◆ PROMPT
Report each line of the material below that contains the word "shown", copied in full.

◆ RECORDS SUPPLIED
Segment Open

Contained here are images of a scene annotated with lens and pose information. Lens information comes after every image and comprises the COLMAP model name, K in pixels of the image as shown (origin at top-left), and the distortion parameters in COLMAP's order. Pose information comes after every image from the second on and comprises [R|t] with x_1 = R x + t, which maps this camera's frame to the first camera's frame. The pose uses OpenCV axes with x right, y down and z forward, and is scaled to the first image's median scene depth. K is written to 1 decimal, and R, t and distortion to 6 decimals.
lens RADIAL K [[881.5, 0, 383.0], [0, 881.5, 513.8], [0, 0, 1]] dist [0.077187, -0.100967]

Segment Closed
Segment Open

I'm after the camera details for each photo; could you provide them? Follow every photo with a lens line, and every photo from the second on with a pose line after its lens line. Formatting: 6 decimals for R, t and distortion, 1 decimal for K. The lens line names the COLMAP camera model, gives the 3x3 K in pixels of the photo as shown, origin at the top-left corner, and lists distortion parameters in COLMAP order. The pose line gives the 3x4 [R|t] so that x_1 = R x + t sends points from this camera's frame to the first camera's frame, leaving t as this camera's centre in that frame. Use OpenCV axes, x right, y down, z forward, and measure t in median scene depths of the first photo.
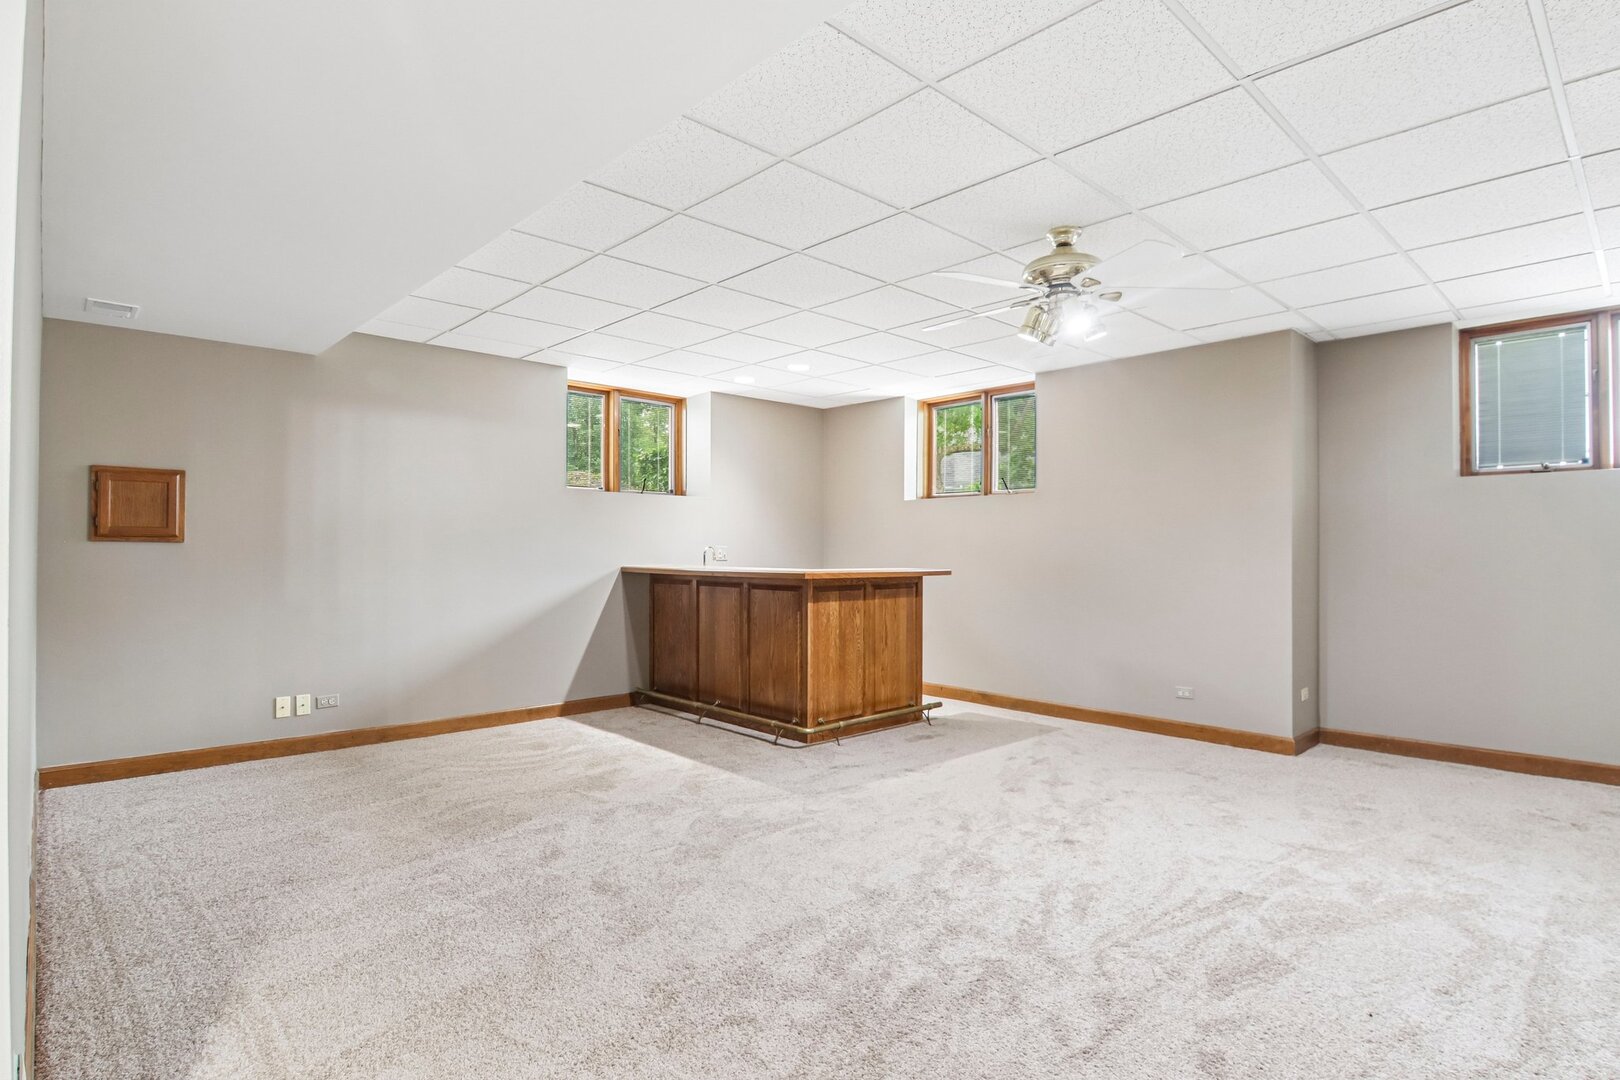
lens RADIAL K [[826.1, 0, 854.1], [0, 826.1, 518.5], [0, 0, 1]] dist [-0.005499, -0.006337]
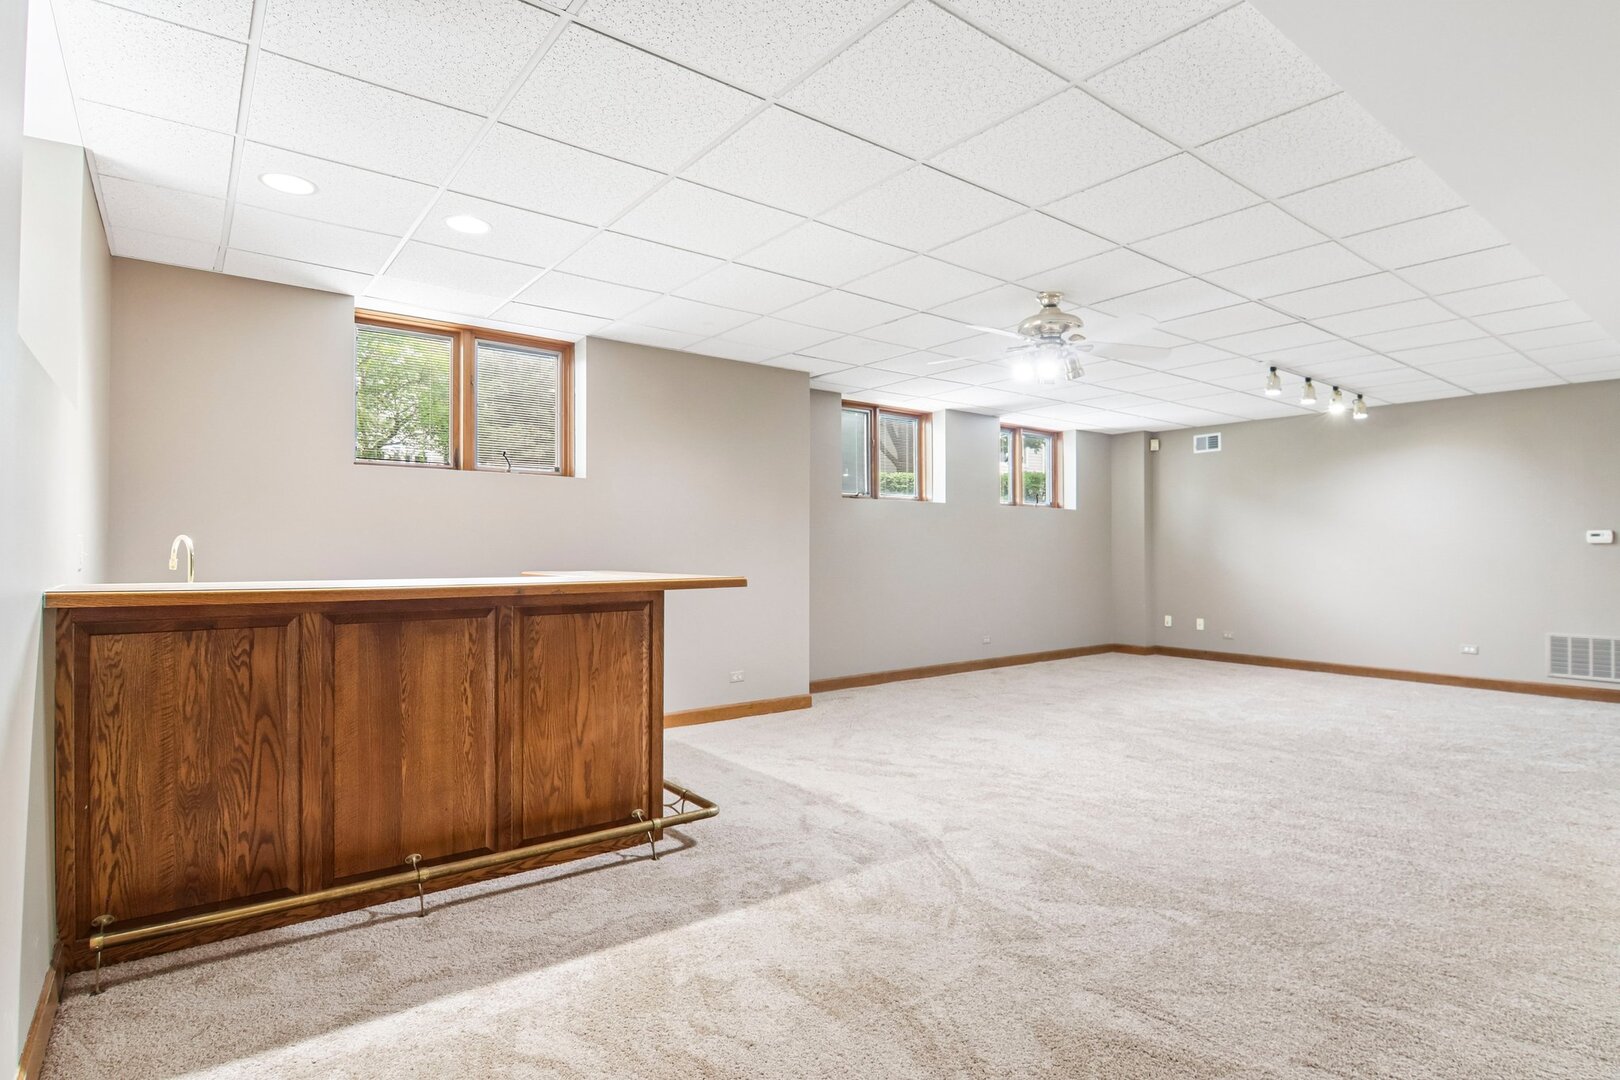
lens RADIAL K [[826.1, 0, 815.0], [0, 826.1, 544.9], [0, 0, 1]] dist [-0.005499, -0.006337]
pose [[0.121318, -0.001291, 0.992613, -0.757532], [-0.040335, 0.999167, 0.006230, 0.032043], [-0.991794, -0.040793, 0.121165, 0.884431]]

Segment Closed

◆ TASK SOLUTION
Contained here are images of a scene annotated with lens and pose information. Lens information comes after every image and comprises the COLMAP model name, K in pixels of the image as shown (origin at top-left), and the distortion parameters in COLMAP's order. Pose information comes after every image from the second on and comprises [R|t] with x_1 = R x + t, which maps this camera's frame to the first camera's frame. The pose uses OpenCV axes with x right, y down and z forward, and is scaled to the first image's median scene depth. K is written to 1 decimal, and R, t and distortion to 6 decimals.
I'm after the camera details for each photo; could you provide them? Follow every photo with a lens line, and every photo from the second on with a pose line after its lens line. Formatting: 6 decimals for R, t and distortion, 1 decimal for K. The lens line names the COLMAP camera model, gives the 3x3 K in pixels of the photo as shown, origin at the top-left corner, and lists distortion parameters in COLMAP order. The pose line gives the 3x4 [R|t] so that x_1 = R x + t sends points from this camera's frame to the first camera's frame, leaving t as this camera's centre in that frame. Use OpenCV axes, x right, y down, z forward, and measure t in median scene depths of the first photo.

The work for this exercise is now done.